Future vaccine candidates aim to elicit antibodies against the conserved hemagglutinin stalk domain. Understanding the protective mechanism of these antibodies, which mediate broad neutralization and Fc-mediated functions, following seasonal vaccination is critical.

METHODS

Plasma samples were obtained from pregnant women with or without HIV-1 enrolled in a randomised trial (138 trivalent inactivated vaccine [TIV] and 145 placebo recipients). Twenty-three influenza cases were confirmed within 6 months postpartum.
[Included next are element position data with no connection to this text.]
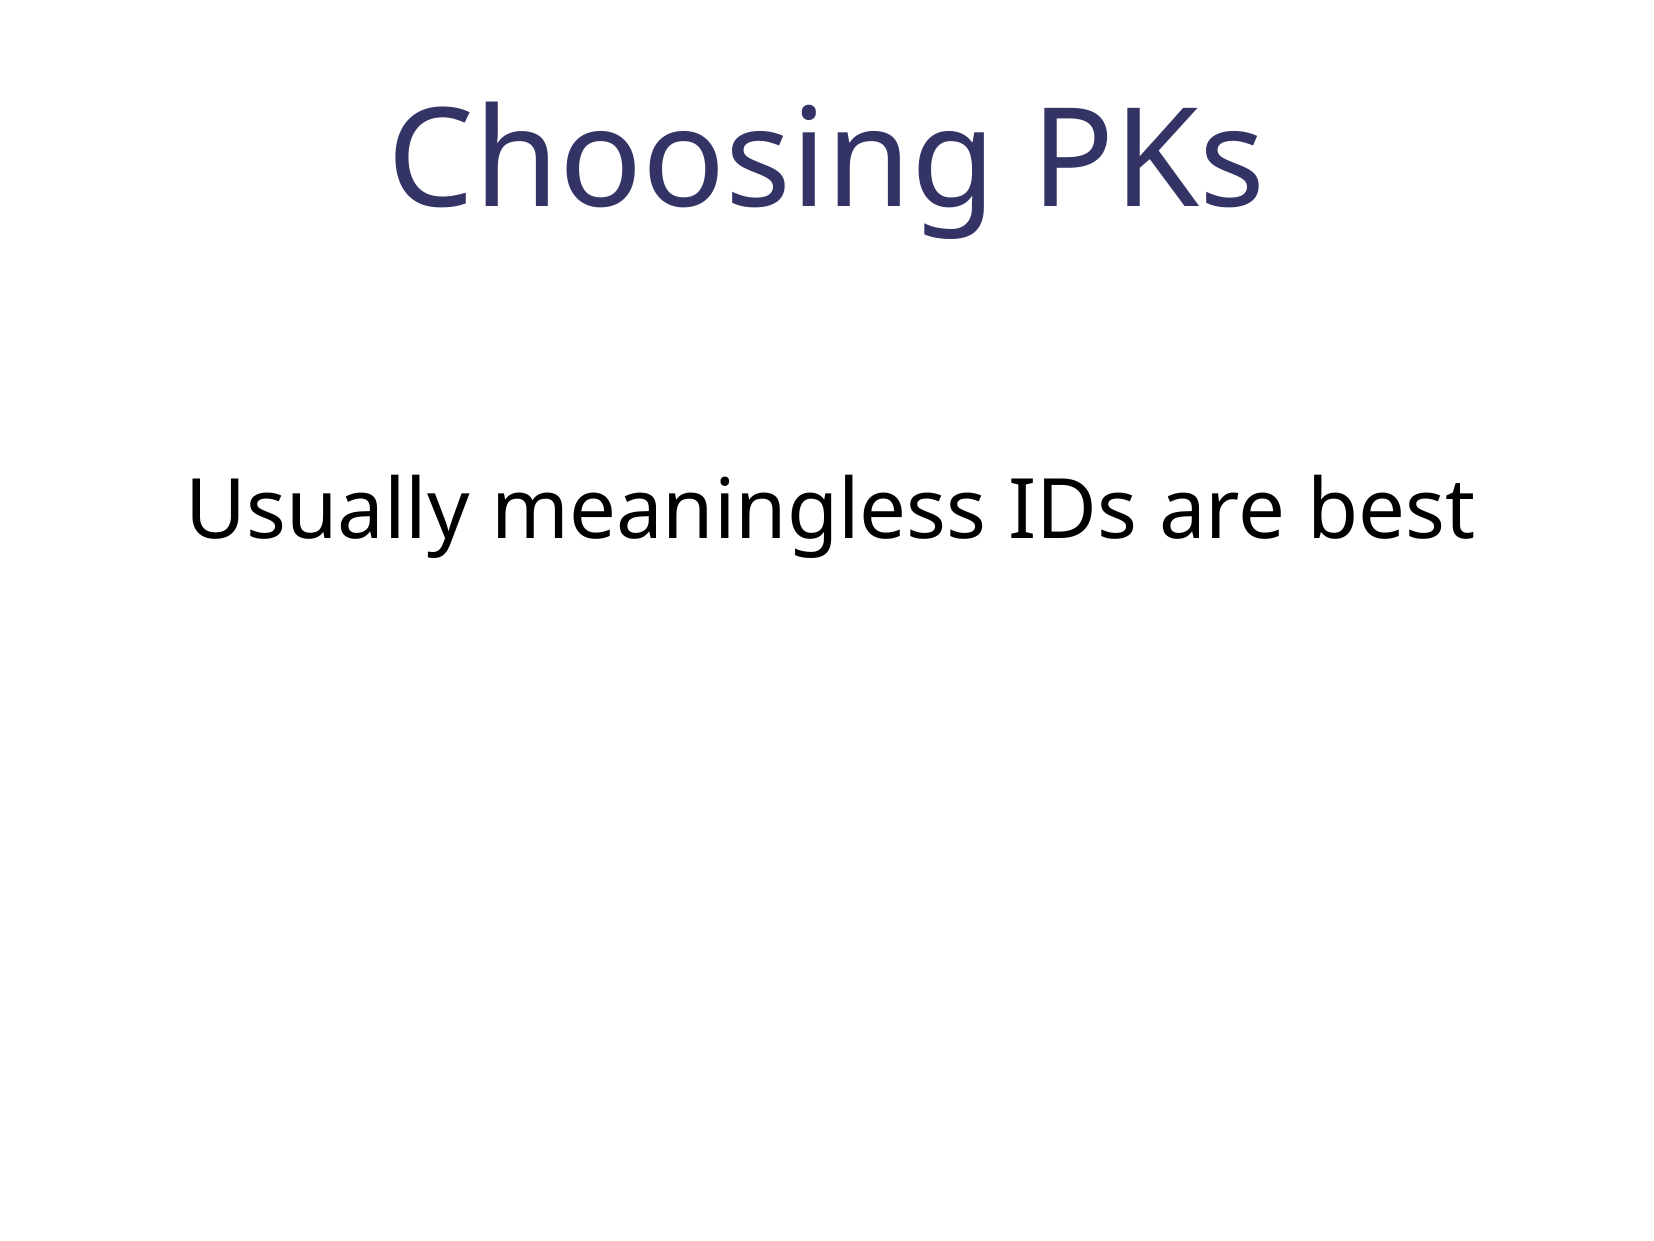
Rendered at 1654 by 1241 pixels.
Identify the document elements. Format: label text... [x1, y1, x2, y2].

title Choosing PKs [82, 56, 1571, 250]
subtitle Usually meaningless IDs are best [86, 450, 1576, 573]
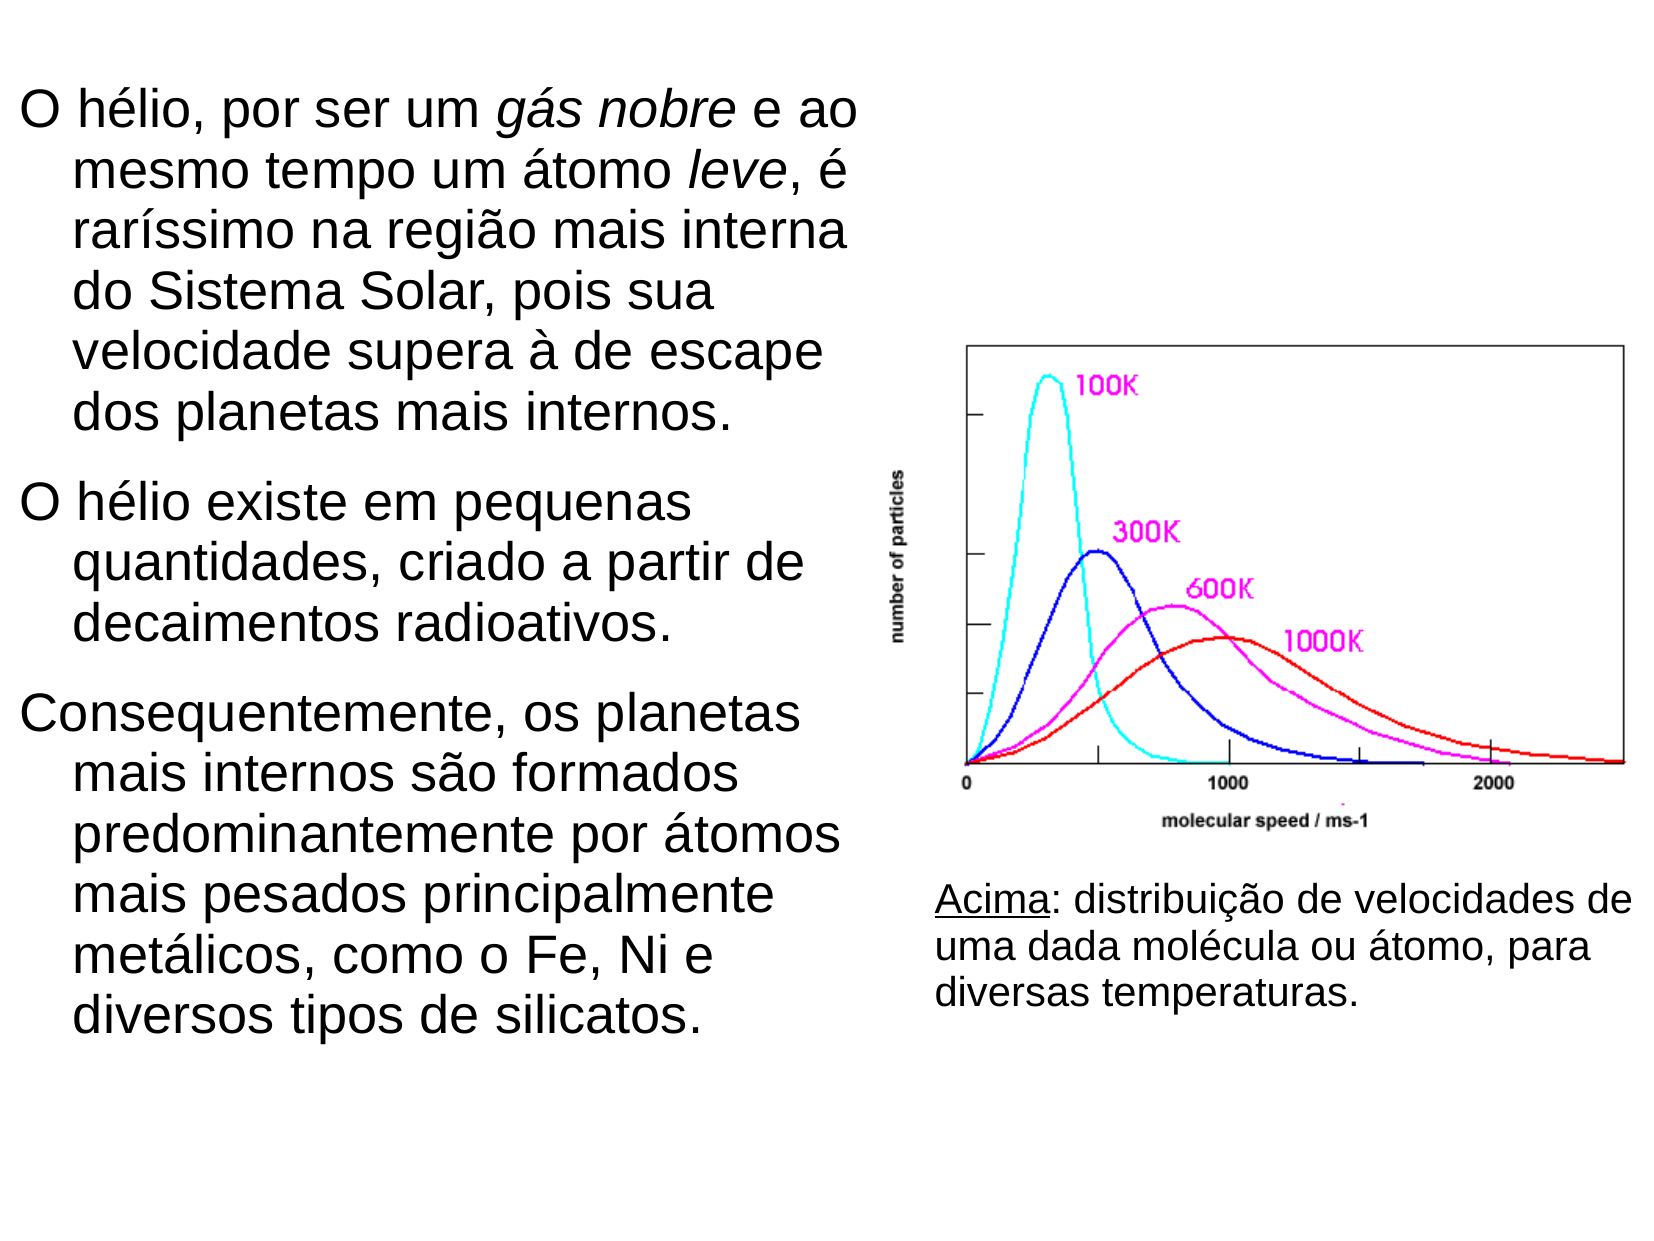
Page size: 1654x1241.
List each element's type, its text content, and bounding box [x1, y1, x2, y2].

picture [845, 290, 1642, 1109]
text_box Acima: distribuição de velocidades de uma dada molécula ou átomo, para diversas temperaturas. [919, 868, 1648, 1040]
list O hélio, por ser um gás nobre e ao mesmo tempo um átomo leve, é raríssimo na região mais interna do Sistema Solar, pois sua velocidade supera à de escape dos planetas mais internos. O hélio existe em pequenas quantidades, criado a partir de decaimentos radioativos. Consequentemente, os planetas mais internos são formados predominantemente por átomos mais pesados principalmente metálicos, como o Fe, Ni e diversos tipos de silicatos. [2, 78, 865, 1217]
We measured H1 stalk-specific antibody-dependent cellular phagocytosis (ADCP), complement deposition (ADCD) and cellular cytotoxicity (ADCC) at enrolment and 1-month postvaccination.

RESULTS

Lower H1 stalk-specific ADCP and ADCD activity was detected for participants with confirmed influenza compared with individuals without illness 1-month postvaccination. Pre-existing ADCP scores ≥250 reduced the odds of A/H1N1 infection (odds ratio [OR], 0.11; P = .01) with an 83% likelihood of risk reduction. Following TIV, ADCD scores of ≥25 and ≥15 significantly reduced the odds against A/H1N1 (OR, 0.10; P = .01) and non-group 1 (OR, 0.06; P = .0004) influenza virus infections, respectively. These ADCD scores were associated with >84% likelihood of risk reduction.

CONCLUSIONS

Overall, H1 stalk-specific Fc effector function correlates with protection against influenza illness following influenza vaccination during pregnancy. These findings provide insight into the protective mechanisms of hemagglutinin stalk antibodies.

CLINICAL TRIALS REGISTRATION

NCT01306669 and NCT01306682 (ClinicalTrials.gov).